Ecology & Environmental Sciences PhD
It has long been recognized that understanding the spatial distribution and abundance of species is fundamental to linking pattern to ecological processes. Species distribution models (SDM) are typically correlative and statistically relate locations of measured species occupancy or density to geo-referenced environmental variables usually for the purpose of creating maps of environmental suitability. The central theme of my dissertation research is modeling invasive plant species distributions and integrating these models and environmental suitability maps into a management prioritization framework.
Although SDMs for invasive species have been touted in the literature for their potential ability to inform land managers, no published studies directly test their applicability for management decisions. Further, the vast majority of SDM studies were focused on model development and validation over large spatial extents (e.g., continental or global) with coarse prediction resolutions (e.g., ≥1 km2). Coarse resolution, large extent distribution models may inform policy makers at national and international levels but are almost irrelevant at local spatial scales where actual management in response to policy takes place. The public agencies and private landowners often mandated by law to eradicate or control noxious or invasive weed species are typically faced with a lack of quality data at fine scales (e.g., ≤ 30 m2) and limited human and financial capital. Thus, it is crucial for applied scientists to develop efficient and cost effective frameworks within which management efforts are prioritized. Assessing the potential utility of fine scale SDMs as part of a weed management prioritization framework may be one of the most immediate, practical, and fruitful applications of such models.
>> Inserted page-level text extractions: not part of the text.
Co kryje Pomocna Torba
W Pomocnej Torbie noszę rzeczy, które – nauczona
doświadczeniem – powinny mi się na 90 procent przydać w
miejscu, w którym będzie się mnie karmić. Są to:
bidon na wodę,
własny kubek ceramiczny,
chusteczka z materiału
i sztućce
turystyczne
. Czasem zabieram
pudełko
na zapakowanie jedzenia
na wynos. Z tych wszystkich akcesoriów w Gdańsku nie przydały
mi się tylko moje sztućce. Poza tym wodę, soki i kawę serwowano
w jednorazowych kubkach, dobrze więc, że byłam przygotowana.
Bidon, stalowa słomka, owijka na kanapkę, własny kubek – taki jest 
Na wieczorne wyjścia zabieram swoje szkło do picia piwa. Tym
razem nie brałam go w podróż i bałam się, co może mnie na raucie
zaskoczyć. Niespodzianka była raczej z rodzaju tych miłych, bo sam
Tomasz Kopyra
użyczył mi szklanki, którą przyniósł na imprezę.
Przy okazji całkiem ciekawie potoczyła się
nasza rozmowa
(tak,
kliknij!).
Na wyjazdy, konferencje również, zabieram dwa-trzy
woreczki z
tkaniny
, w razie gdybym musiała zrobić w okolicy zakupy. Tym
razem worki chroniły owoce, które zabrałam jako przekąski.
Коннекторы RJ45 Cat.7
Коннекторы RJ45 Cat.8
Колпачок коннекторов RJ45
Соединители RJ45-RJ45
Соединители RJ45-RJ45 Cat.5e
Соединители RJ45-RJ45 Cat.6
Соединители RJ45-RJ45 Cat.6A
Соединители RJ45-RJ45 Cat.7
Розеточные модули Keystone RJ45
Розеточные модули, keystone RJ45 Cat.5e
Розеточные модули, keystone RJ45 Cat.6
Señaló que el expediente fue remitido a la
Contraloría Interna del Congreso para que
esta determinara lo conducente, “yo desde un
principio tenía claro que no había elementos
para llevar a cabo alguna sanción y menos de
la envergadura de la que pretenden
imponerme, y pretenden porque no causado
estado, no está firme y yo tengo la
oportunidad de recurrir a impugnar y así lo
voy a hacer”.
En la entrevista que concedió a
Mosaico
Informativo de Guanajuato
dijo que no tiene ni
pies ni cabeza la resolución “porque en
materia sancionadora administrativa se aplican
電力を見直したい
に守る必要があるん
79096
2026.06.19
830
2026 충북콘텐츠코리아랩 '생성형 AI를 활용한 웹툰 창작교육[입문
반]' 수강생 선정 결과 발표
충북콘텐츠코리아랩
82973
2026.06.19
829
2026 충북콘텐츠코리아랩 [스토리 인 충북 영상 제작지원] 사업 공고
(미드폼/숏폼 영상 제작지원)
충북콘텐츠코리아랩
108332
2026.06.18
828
The primary objectives of my research are to 1) address methods of overcoming limited data by testing the transferability of SDMs “trained” in one watershed and extrapolated to neighboring watersheds with similar environmental characteristics but differing land use histories and 2) experimentally testing invasive plant populations’ responses to chemical management along their respective predicted gradients of environmental suitability. My study sites included the Northern Range of Yellowstone National Park, parts of the Gallatin National Forest, and Paradise Valley, MT. The results of my research suggest that current and historical land use play a critical role in determining the environmental suitability of various invasive plant species. Likewise, environmental suitability has the potential of predicting population characteristics and their responses to management (tested species were Linaria dalmatica (Dalmatian toadflax) and Bromus tectorum (cheatgrass)).